# Copyright 2012 by James McDermott
# Licensed under the Academic Free License version 3.0
# See the file "LICENSE" for more information

The Royal Tree problem is taken from "The royal tree problem, a
benchmark for single and multi-population genetic programming", Punch,
Zongker and Goodman, in Angeline and Kinnear (eds) Advances in Genetic
Programming II, 1996, MIT Press.

The objective is to match a "complete" target tree as closely as
possible. There is a single terminal, X (arity 0), and multiple
functions, A (arity 1), B (arity 2), C (arity 3), etc. A complete tree
of depth 2 is just (A X). A complete tree of depth 3 is (B (A X) (A
X)). If the highest-arity function is D (arity 4), then the target
tree has root node D, with 4 children C, each with three children B,
each with two children A, each with one child X. The problem is
tunable by varying the alphabet.

Fitness is calculated by comparing to the target tree, in a
complicated formula as follow (based on the description in "Program
Distribution Estimation with Grammar Models", Yin Shan, 2005):

---
The raw fitness of the tree (or any sub-tree) is the score of its
root. Each node calculates its score by summing the weighted scores of
its direct children. If the child is a perfect tree of the appropriate
level (for instance, a complete level-C tree beneath a D node), then
the score of that sub-tree, times a FullBonus weight, is added to the
score of the root.

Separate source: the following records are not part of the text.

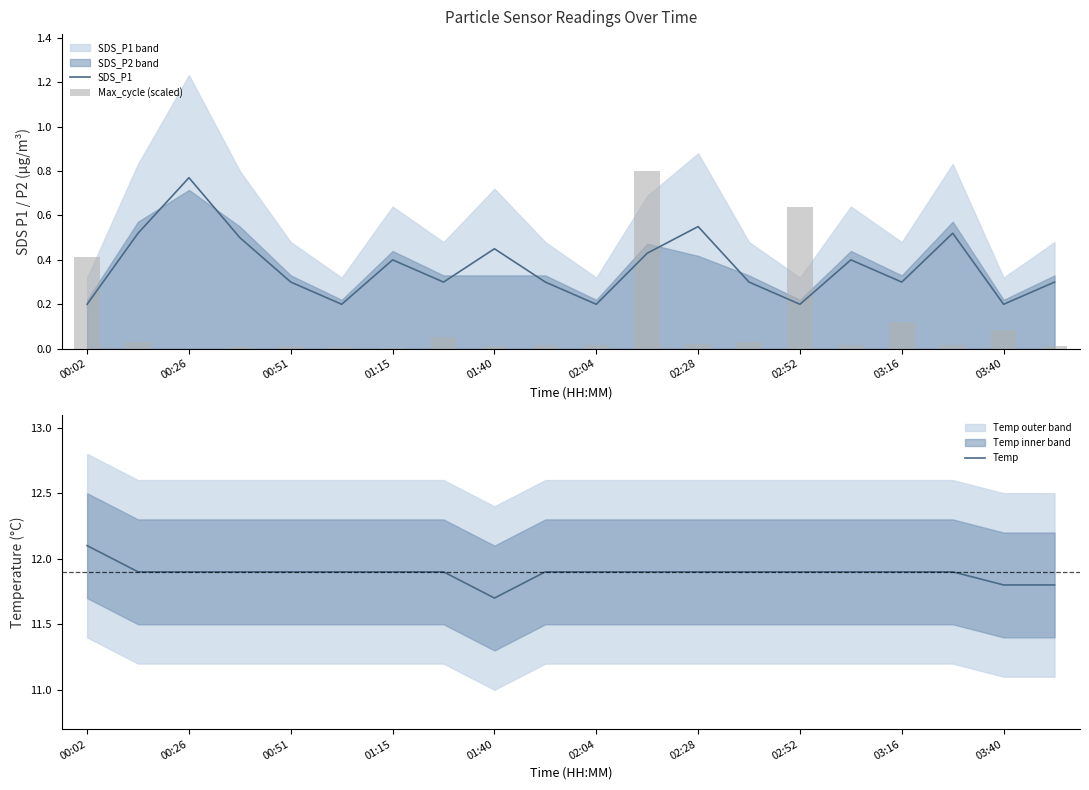

What is the difference between the second highest and minimum values in the Temp series?

0.2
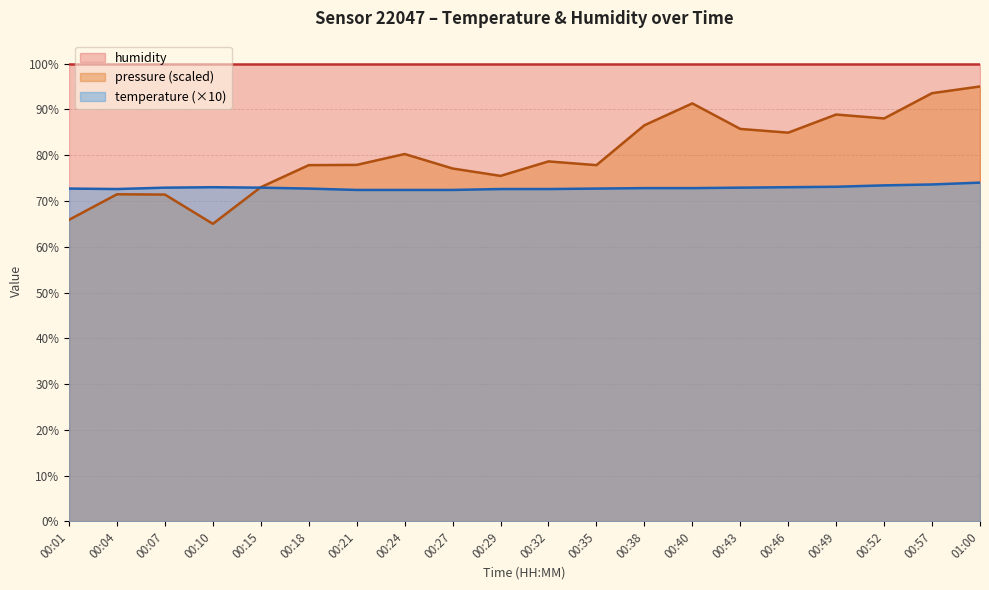

What is the difference between the second highest and minimum values in the pressure_norm series?

28.5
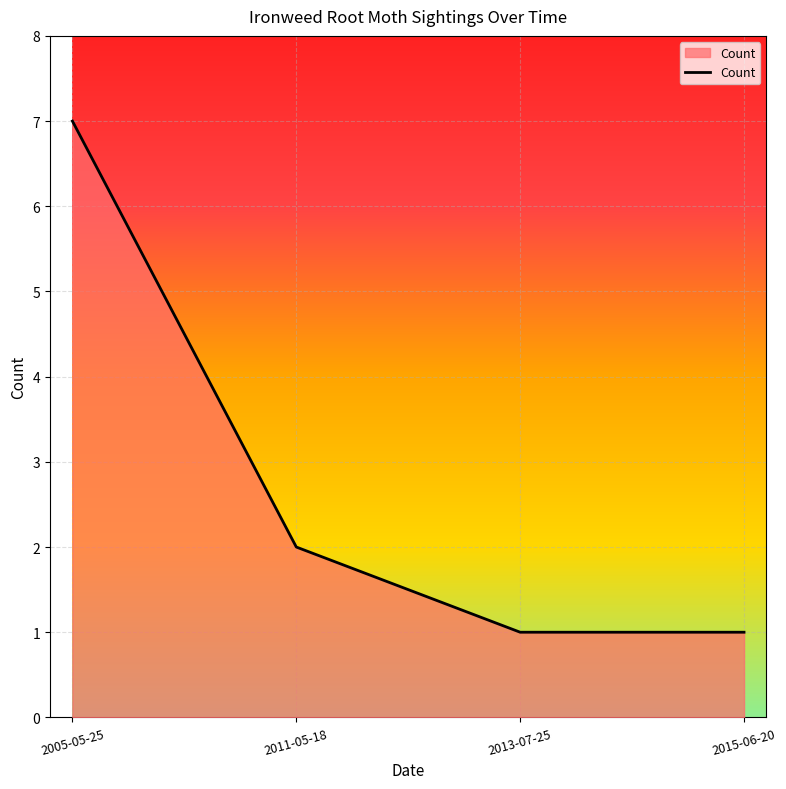

What position from the left is 2011-05-18?

2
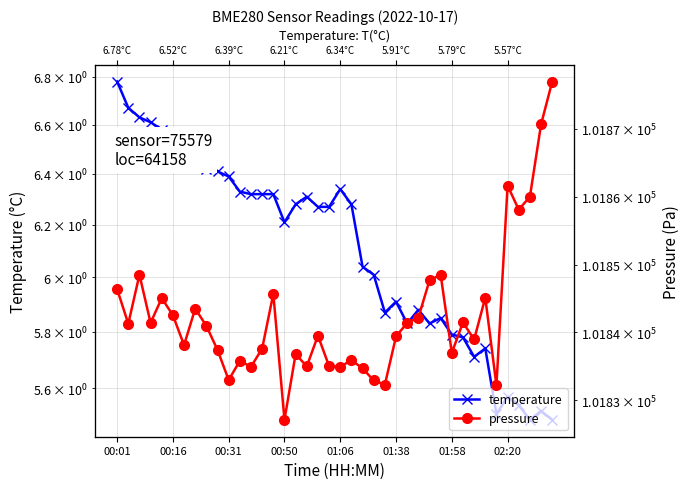

List the series in order of their overall mean, lowest first.

temperature, pressure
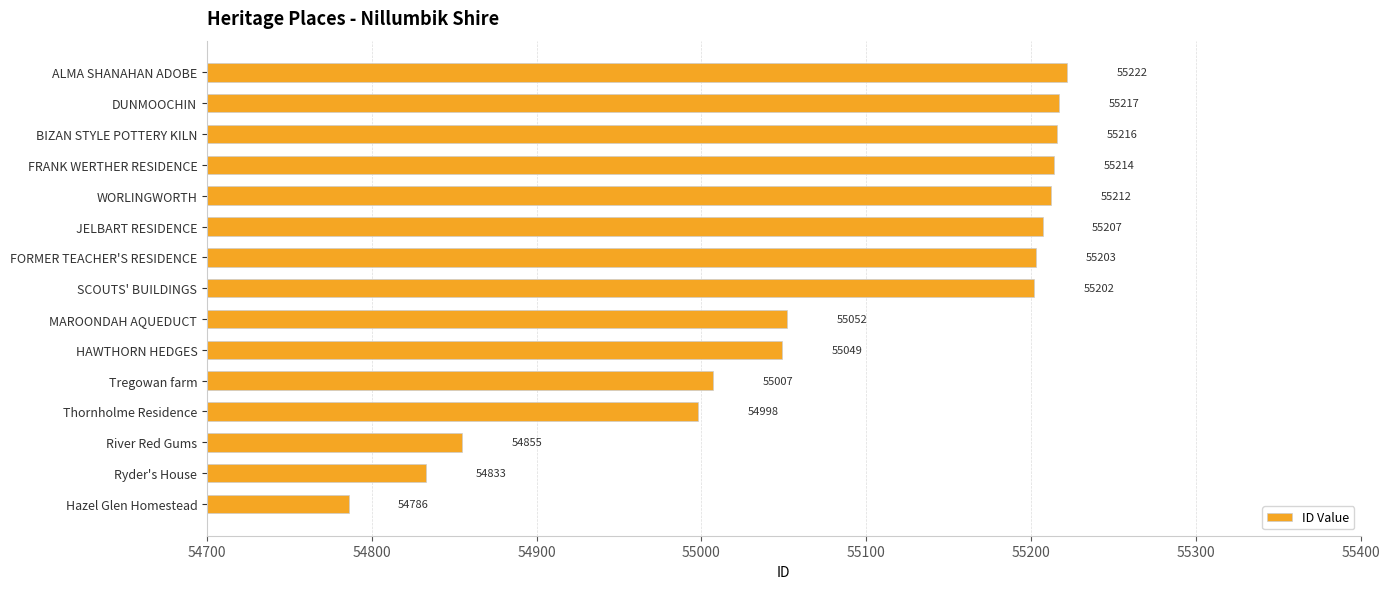

The chart shows a value of 13513 at SCOUTS' BUILDINGS. True or false?

False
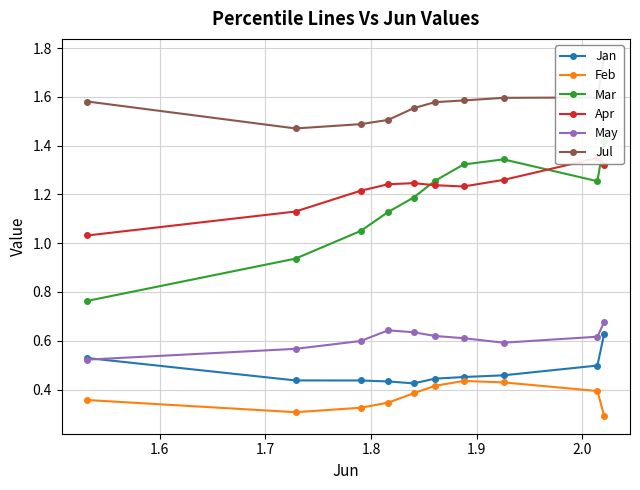

How many May values are between 0 and 1?

10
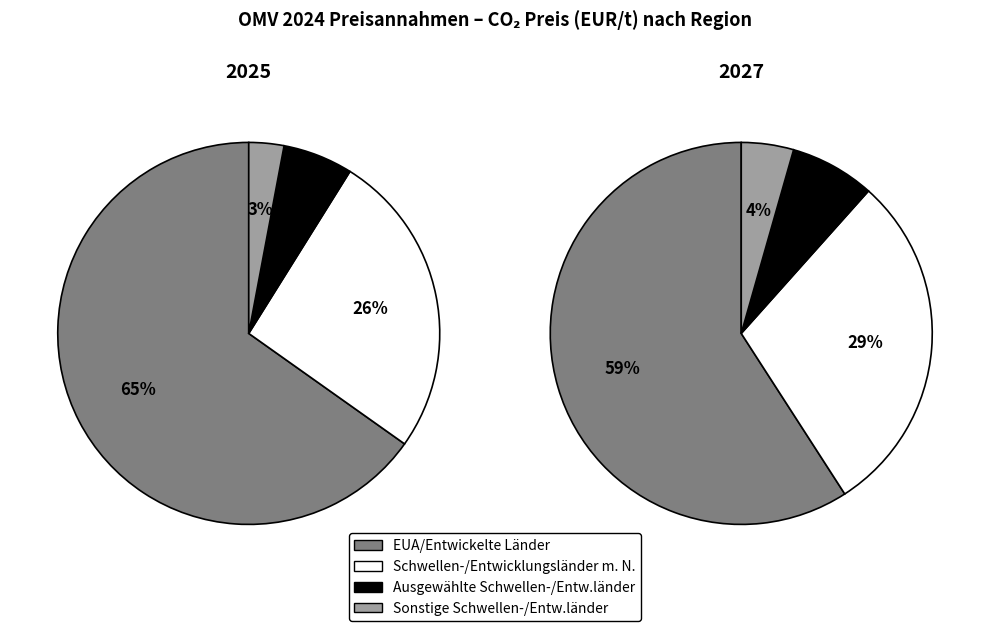

The Schwellen- und Entwicklungsländer slice represents 31% of the pie. True or false?

False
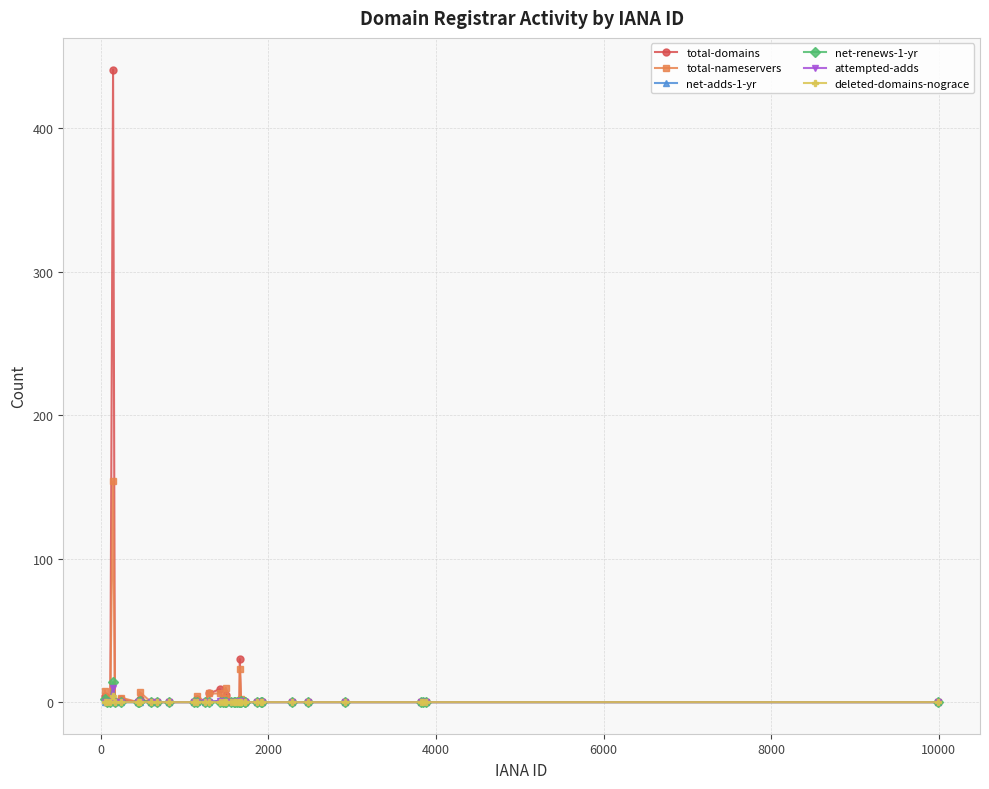

How many values in the net-adds-1-yr series exceed 0?

2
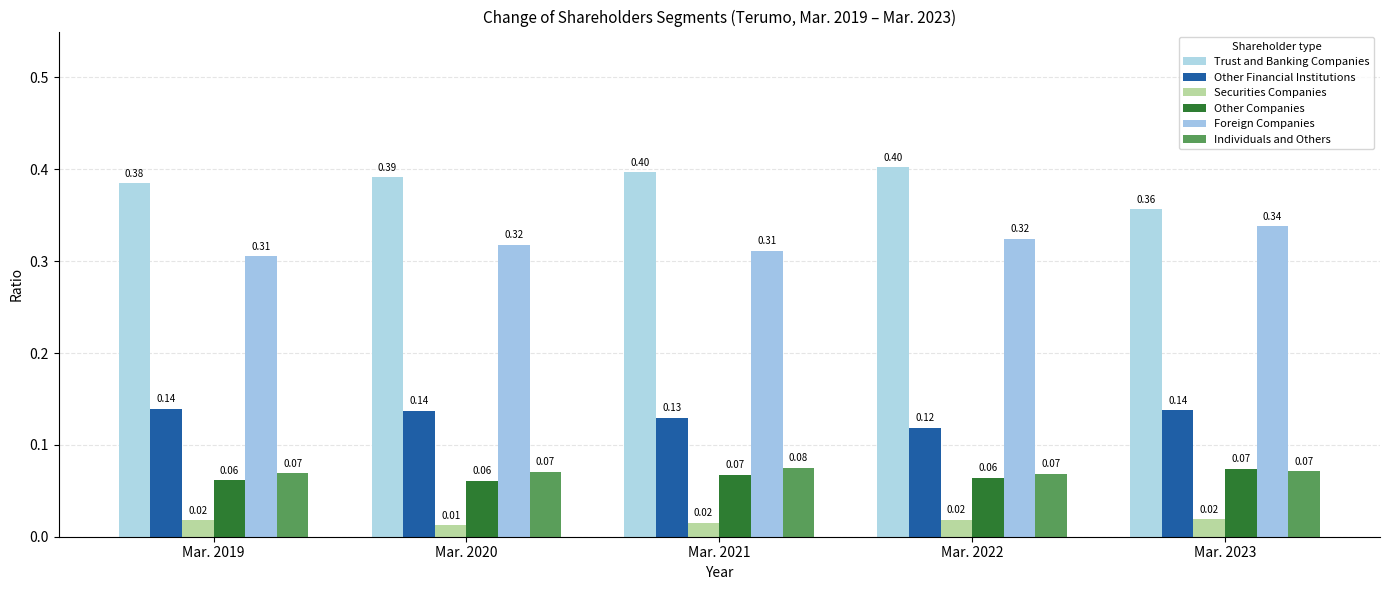

What are all the series names shown in the legend?

Trust and Banking Companies, Other Financial Institutions, Securities Companies, Other Companies, Foreign Companies, Individuals and Others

If the child has the correct root but is not a
perfect tree, then the weight is multiplied by a PartialBonus. If the
child's root is incorrect, then the weight is multiplied by
Penalty. After scoring the root, if the function is itself the root of
a perfect tree, the final sum is multiplied by CompleteBonus. Typical
values used are: FullBonus = 2, PartialBonus = 1, Penalty = 1/3, and
CompleteBonus = 2.

The score base case is a level-A tree, which has a score of 4 (the
A-x connection is worth 1, times the FullBonus, times the
CompleteBonus). The reasoning behind this "stairstep" approach is
to give a big jump in evaluation credit to each proper combination,
so that the problem can be solved by progressively discovering
sub-solutions and combining them. The FullBonus is provided to give
a large credit to those trees that find the correct, complete royal
tree child. The PartialBonus is used to give credit for finding the
proper, direct child for a node, even if that direct child is not
the root of a royal tree. This pressure is not as great as the
FullBonus, but it is an effective incentive, since the score is
determined recursively down the tree, and thus each node receives
some credit when if finds its proper, direct children. If a node
does not have the correct, direct children, it is penalised by
Penalty, making the FullBonus and PartialBonus even more effective.
Finally, if the resulting tree is itself complete, then a very
large credit is given. The reasoning behind the increase in arity
required at each increased level of the royal tree is to introduce
tunable difficulty.
---

The aim is to make the largest possible complete tree. In other words,
(B (A x) (A x)) is always better than (A x). There is no sense of a
"target of depth 1". The best possible fitness is determined by the
number of non-terminals available in the language, not by any "target
depth".

I've tested this code and it produces the correct values for perfect
trees at level A (8), B (32), C (384). Note that these aren't really
"maximum" scores -- a tree like (B (B (A X) (A X)) (B (A X) (A X))) is
not a perfect B-tree, but it contains two perfect B-trees, and it will
have a higher score than just a single perfect B-tree. This code also
reproduces the values given in Punch et al, Fig 15.2.